» Supplied material
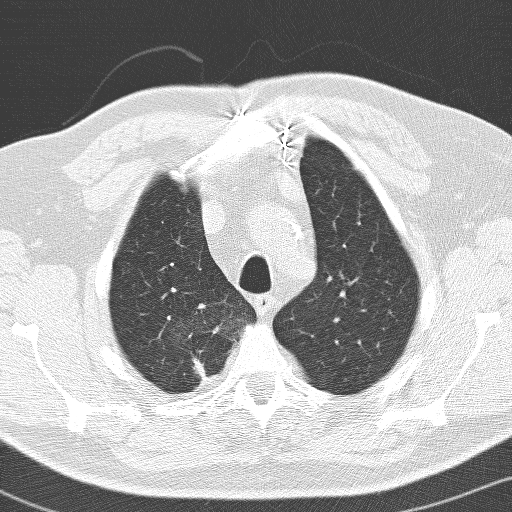
Chest CT (low-dose screening protocol), one axial image. Baseline annual screen. Lung window (W 1500 / L -600 HU). 3.2 mm slice thickness. Lung (sharp) reconstruction kernel (D). Slice 23 of 141 in the series. Male, age 66 years at enrolment. Former smoker at enrolment.
- Expert reader's lesion annotation, bounding box (x1, y1, x2, y2) in pixels: (156, 321, 230, 394).
- The exam's reader record, not a measurement of the box and not confirmed to be the same lesion: non-calcified nodule or mass ≥4 mm, right upper lobe, 36 × 30 mm, spiculated (stellate) margins, soft tissue attenuation.
- Lung cancer was diagnosed 103 days after this screen: adenocarcinoma, NOS, right upper lobe, poorly differentiated (G3), stage IIB (AJCC 6th edition), 33 mm at pathology.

» Requirement
Every line in the data above needs to be given again exactly, pictures aside.

» Task answer
Chest CT (low-dose screening protocol), one axial image. Baseline annual screen. Lung window (W 1500 / L -600 HU). 3.2 mm slice thickness. Lung (sharp) reconstruction kernel (D). Slice 23 of 141 in the series. Male, age 66 years at enrolment. Former smoker at enrolment.
- Expert reader's lesion annotation, bounding box (x1, y1, x2, y2) in pixels: (156, 321, 230, 394).
- The exam's reader record, not a measurement of the box and not confirmed to be the same lesion: non-calcified nodule or mass ≥4 mm, right upper lobe, 36 × 30 mm, spiculated (stellate) margins, soft tissue attenuation.
- Lung cancer was diagnosed 103 days after this screen: adenocarcinoma, NOS, right upper lobe, poorly differentiated (G3), stage IIB (AJCC 6th edition), 33 mm at pathology.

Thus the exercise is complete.